[RAW DATA — start]

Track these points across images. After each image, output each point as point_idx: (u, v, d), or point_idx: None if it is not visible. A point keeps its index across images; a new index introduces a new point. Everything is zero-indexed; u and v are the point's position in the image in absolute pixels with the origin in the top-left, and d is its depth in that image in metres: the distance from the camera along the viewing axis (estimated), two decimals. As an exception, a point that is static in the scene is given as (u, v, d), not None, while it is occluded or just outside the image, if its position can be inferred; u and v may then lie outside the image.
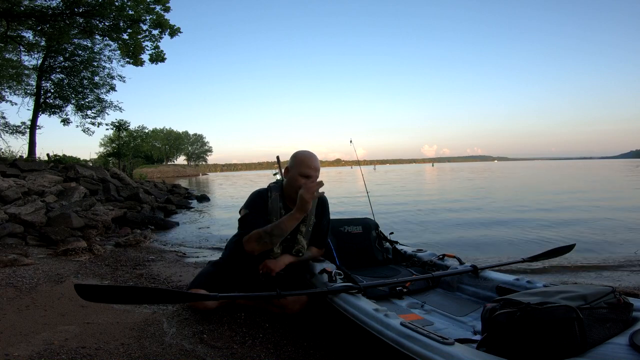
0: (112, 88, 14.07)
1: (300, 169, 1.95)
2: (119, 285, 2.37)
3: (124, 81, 14.08)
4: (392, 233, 2.68)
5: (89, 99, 14.08)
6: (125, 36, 11.18)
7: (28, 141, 12.67)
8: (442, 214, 7.77)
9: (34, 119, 12.80)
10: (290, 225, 1.85)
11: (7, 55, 11.53)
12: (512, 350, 1.02)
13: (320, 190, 2.18)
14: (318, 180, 1.86)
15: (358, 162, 3.72)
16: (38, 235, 4.33)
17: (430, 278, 1.93)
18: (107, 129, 23.47)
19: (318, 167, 2.00)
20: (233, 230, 2.20)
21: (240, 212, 2.03)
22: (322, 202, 2.15)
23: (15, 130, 12.75)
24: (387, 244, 2.61)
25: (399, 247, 2.56)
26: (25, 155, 11.91)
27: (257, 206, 1.99)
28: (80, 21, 10.85)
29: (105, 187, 8.26)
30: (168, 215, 8.40)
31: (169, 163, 76.78)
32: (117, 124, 21.40)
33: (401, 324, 1.21)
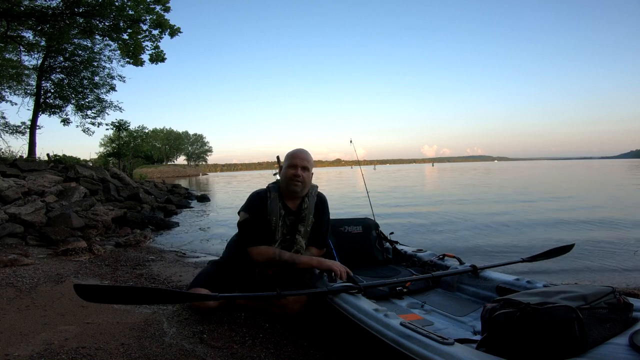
0: (112, 88, 14.07)
1: (288, 161, 2.03)
2: (119, 285, 2.37)
3: (124, 81, 14.09)
4: (392, 233, 2.68)
5: (89, 99, 14.07)
6: (125, 36, 11.18)
7: (28, 141, 12.66)
8: (460, 215, 7.77)
9: (34, 119, 12.79)
10: (303, 266, 1.91)
11: (7, 55, 11.52)
12: (511, 351, 1.02)
13: (320, 190, 2.19)
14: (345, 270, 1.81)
15: (358, 162, 3.72)
16: (38, 235, 4.33)
17: (430, 278, 1.93)
18: (107, 129, 23.53)
19: (305, 158, 2.03)
20: (233, 230, 2.19)
21: (239, 214, 2.03)
22: (321, 201, 2.15)
23: (15, 130, 12.75)
24: (387, 244, 2.61)
25: (399, 247, 2.57)
26: (25, 155, 11.90)
27: (256, 208, 1.99)
28: (80, 21, 10.85)
29: (105, 187, 8.26)
30: (168, 215, 8.40)
31: (169, 163, 76.75)
32: (117, 124, 21.41)
33: (401, 324, 1.21)
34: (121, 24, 10.70)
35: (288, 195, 2.03)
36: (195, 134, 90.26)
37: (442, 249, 3.55)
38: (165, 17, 11.02)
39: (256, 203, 2.01)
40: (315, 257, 1.97)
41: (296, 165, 1.98)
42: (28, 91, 13.01)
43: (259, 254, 1.91)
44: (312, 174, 2.08)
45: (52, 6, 10.36)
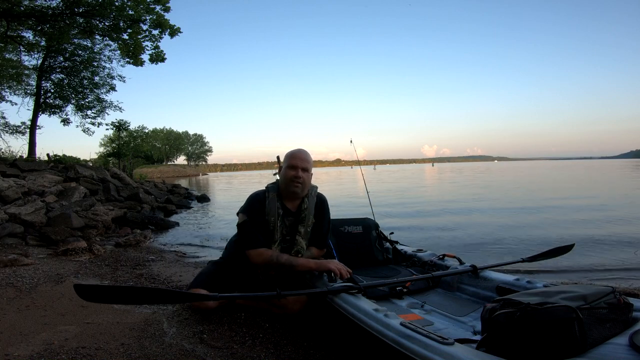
0: (112, 88, 14.07)
1: (288, 162, 2.01)
2: (119, 285, 2.37)
3: (124, 81, 14.09)
4: (392, 233, 2.68)
5: (89, 99, 14.07)
6: (125, 36, 11.18)
7: (28, 141, 12.66)
8: (449, 214, 7.77)
9: (34, 119, 12.79)
10: (301, 269, 1.89)
11: (7, 55, 11.53)
12: (511, 351, 1.02)
13: (319, 190, 2.19)
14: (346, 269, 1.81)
15: (358, 162, 3.72)
16: (38, 235, 4.33)
17: (430, 278, 1.93)
18: (107, 129, 23.51)
19: (305, 159, 2.03)
20: (233, 230, 2.20)
21: (238, 215, 2.03)
22: (321, 201, 2.15)
23: (15, 130, 12.75)
24: (387, 244, 2.61)
25: (399, 247, 2.56)
26: (25, 155, 11.90)
27: (254, 210, 1.99)
28: (80, 21, 10.85)
29: (105, 187, 8.26)
30: (168, 215, 8.40)
31: (169, 163, 76.77)
32: (117, 124, 21.42)
33: (401, 324, 1.21)
34: (121, 24, 10.70)
35: (287, 196, 2.03)
36: (195, 134, 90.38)
37: (442, 249, 3.55)
38: (165, 17, 11.03)
39: (255, 204, 2.00)
40: (313, 259, 1.96)
41: (296, 167, 1.98)
42: (28, 91, 13.03)
43: (257, 255, 1.91)
44: (312, 174, 2.08)
45: (52, 6, 10.37)
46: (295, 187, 1.98)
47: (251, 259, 1.93)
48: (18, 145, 46.08)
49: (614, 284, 2.82)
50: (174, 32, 11.27)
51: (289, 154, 2.06)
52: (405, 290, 1.94)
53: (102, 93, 14.12)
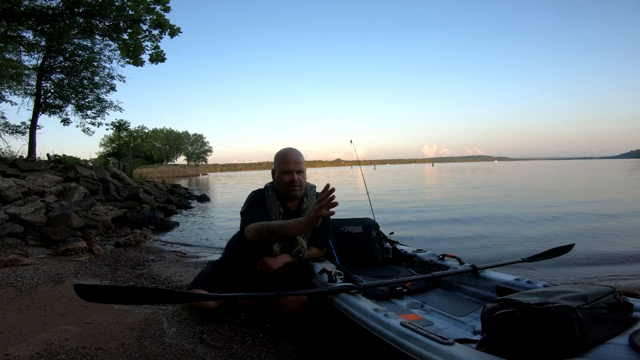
0: (112, 88, 14.08)
1: (281, 167, 1.98)
2: (119, 285, 2.36)
3: (124, 81, 14.10)
4: (392, 233, 2.69)
5: (89, 99, 14.08)
6: (125, 36, 11.19)
7: (28, 141, 12.67)
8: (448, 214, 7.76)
9: (34, 119, 12.80)
10: (293, 233, 1.81)
11: (7, 55, 11.53)
12: (511, 351, 1.02)
13: (318, 190, 2.18)
14: (331, 194, 1.66)
15: (358, 162, 3.72)
16: (38, 235, 4.33)
17: (430, 278, 1.93)
18: (107, 129, 23.57)
19: (298, 161, 1.99)
20: (233, 230, 2.20)
21: (241, 212, 2.04)
22: (322, 201, 2.15)
23: (15, 130, 12.76)
24: (387, 244, 2.61)
25: (399, 247, 2.56)
26: (25, 155, 11.91)
27: (257, 202, 2.01)
28: (80, 21, 10.85)
29: (105, 187, 8.26)
30: (168, 215, 8.40)
31: (169, 163, 76.82)
32: (117, 124, 21.46)
33: (401, 324, 1.21)
34: (121, 24, 10.70)
35: (286, 197, 2.04)
36: (195, 134, 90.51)
37: (442, 249, 3.55)
38: (165, 17, 11.03)
39: (257, 198, 2.03)
40: (304, 220, 1.76)
41: (291, 171, 1.97)
42: (28, 91, 13.03)
43: (249, 231, 1.85)
44: (305, 172, 2.09)
45: (52, 6, 10.37)
46: (294, 190, 1.99)
47: (247, 237, 1.87)
48: (18, 145, 46.10)
49: (614, 284, 2.82)
50: (174, 32, 11.28)
51: (281, 156, 2.02)
52: (405, 290, 1.94)
53: (102, 93, 14.15)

[RAW DATA — finish]

Give back each of the records above word for word, apart from the pictures.

# ANSWER TO THIS EXERCISE
Track these points across images. After each image, output each point as point_idx: (u, v, d), or point_idx: None if it is not visible. A point keeps its index across images; a new index introduces a new point. Everything is zero-indexed; u and v are the point's position in the image in absolute pixels with the origin in the top-left, and d is its depth in that image in metres: the distance from the camera along the viewing axis (estimated), two decimals. As an exception, a point that is static in the scene is given as (u, v, d), not None, while it is occluded or just outside the image, if its position can be inferred; u and v may then lie outside the image.
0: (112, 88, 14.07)
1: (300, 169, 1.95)
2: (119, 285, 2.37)
3: (124, 81, 14.08)
4: (392, 233, 2.68)
5: (89, 99, 14.08)
6: (125, 36, 11.18)
7: (28, 141, 12.67)
8: (442, 214, 7.77)
9: (34, 119, 12.80)
10: (290, 225, 1.85)
11: (7, 55, 11.53)
12: (512, 350, 1.02)
13: (320, 190, 2.18)
14: (318, 180, 1.86)
15: (358, 162, 3.72)
16: (38, 235, 4.33)
17: (430, 278, 1.93)
18: (107, 129, 23.47)
19: (318, 167, 2.00)
20: (233, 230, 2.20)
21: (240, 212, 2.03)
22: (322, 202, 2.15)
23: (15, 130, 12.75)
24: (387, 244, 2.61)
25: (399, 247, 2.56)
26: (25, 155, 11.91)
27: (257, 206, 1.99)
28: (80, 21, 10.85)
29: (105, 187, 8.26)
30: (168, 215, 8.40)
31: (169, 163, 76.78)
32: (117, 124, 21.40)
33: (401, 324, 1.21)
0: (112, 88, 14.07)
1: (288, 161, 2.03)
2: (119, 285, 2.37)
3: (124, 81, 14.09)
4: (392, 233, 2.68)
5: (89, 99, 14.07)
6: (125, 36, 11.18)
7: (28, 141, 12.66)
8: (460, 215, 7.77)
9: (34, 119, 12.79)
10: (303, 266, 1.91)
11: (7, 55, 11.52)
12: (511, 351, 1.02)
13: (320, 190, 2.19)
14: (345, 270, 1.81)
15: (358, 162, 3.72)
16: (38, 235, 4.33)
17: (430, 278, 1.93)
18: (107, 129, 23.53)
19: (305, 158, 2.03)
20: (233, 230, 2.19)
21: (239, 214, 2.03)
22: (321, 201, 2.15)
23: (15, 130, 12.75)
24: (387, 244, 2.61)
25: (399, 247, 2.57)
26: (25, 155, 11.90)
27: (256, 208, 1.99)
28: (80, 21, 10.85)
29: (105, 187, 8.26)
30: (168, 215, 8.40)
31: (169, 163, 76.75)
32: (117, 124, 21.41)
33: (401, 324, 1.21)
34: (121, 24, 10.70)
35: (288, 195, 2.03)
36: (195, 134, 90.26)
37: (442, 249, 3.55)
38: (165, 17, 11.02)
39: (256, 203, 2.01)
40: (315, 257, 1.97)
41: (296, 165, 1.98)
42: (28, 91, 13.01)
43: (259, 254, 1.91)
44: (312, 174, 2.08)
45: (52, 6, 10.36)
0: (112, 88, 14.07)
1: (288, 162, 2.01)
2: (119, 285, 2.37)
3: (124, 81, 14.09)
4: (392, 233, 2.68)
5: (89, 99, 14.07)
6: (125, 36, 11.18)
7: (28, 141, 12.66)
8: (449, 214, 7.77)
9: (34, 119, 12.79)
10: (301, 269, 1.89)
11: (7, 55, 11.53)
12: (511, 351, 1.02)
13: (319, 190, 2.19)
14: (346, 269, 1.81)
15: (358, 162, 3.72)
16: (38, 235, 4.33)
17: (430, 278, 1.93)
18: (107, 129, 23.51)
19: (305, 159, 2.03)
20: (233, 230, 2.20)
21: (238, 215, 2.03)
22: (321, 201, 2.15)
23: (15, 130, 12.75)
24: (387, 244, 2.61)
25: (399, 247, 2.56)
26: (25, 155, 11.90)
27: (254, 210, 1.99)
28: (80, 21, 10.85)
29: (105, 187, 8.26)
30: (168, 215, 8.40)
31: (169, 163, 76.77)
32: (117, 124, 21.42)
33: (401, 324, 1.21)
34: (121, 24, 10.70)
35: (287, 196, 2.03)
36: (195, 134, 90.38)
37: (442, 249, 3.55)
38: (165, 17, 11.03)
39: (255, 204, 2.00)
40: (313, 259, 1.96)
41: (296, 167, 1.98)
42: (28, 91, 13.03)
43: (257, 255, 1.91)
44: (312, 174, 2.08)
45: (52, 6, 10.37)
46: (295, 187, 1.98)
47: (251, 259, 1.93)
48: (18, 145, 46.08)
49: (614, 284, 2.82)
50: (174, 32, 11.27)
51: (289, 154, 2.06)
52: (405, 290, 1.94)
53: (102, 93, 14.12)
0: (112, 88, 14.08)
1: (281, 167, 1.98)
2: (119, 285, 2.36)
3: (124, 81, 14.10)
4: (392, 233, 2.69)
5: (89, 99, 14.08)
6: (125, 36, 11.19)
7: (28, 141, 12.67)
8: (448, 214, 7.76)
9: (34, 119, 12.80)
10: (293, 233, 1.81)
11: (7, 55, 11.53)
12: (511, 351, 1.02)
13: (318, 190, 2.18)
14: (331, 194, 1.66)
15: (358, 162, 3.72)
16: (38, 235, 4.33)
17: (430, 278, 1.93)
18: (107, 129, 23.57)
19: (298, 161, 1.99)
20: (233, 230, 2.20)
21: (241, 212, 2.04)
22: (322, 201, 2.15)
23: (15, 130, 12.76)
24: (387, 244, 2.61)
25: (399, 247, 2.56)
26: (25, 155, 11.91)
27: (257, 202, 2.01)
28: (80, 21, 10.85)
29: (105, 187, 8.26)
30: (168, 215, 8.40)
31: (169, 163, 76.82)
32: (117, 124, 21.46)
33: (401, 324, 1.21)
34: (121, 24, 10.70)
35: (286, 197, 2.04)
36: (195, 134, 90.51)
37: (442, 249, 3.55)
38: (165, 17, 11.03)
39: (257, 198, 2.03)
40: (304, 220, 1.76)
41: (291, 171, 1.97)
42: (28, 91, 13.03)
43: (249, 231, 1.85)
44: (305, 172, 2.09)
45: (52, 6, 10.37)
46: (294, 190, 1.99)
47: (247, 237, 1.87)
48: (18, 145, 46.10)
49: (614, 284, 2.82)
50: (174, 32, 11.28)
51: (281, 156, 2.02)
52: (405, 290, 1.94)
53: (102, 93, 14.15)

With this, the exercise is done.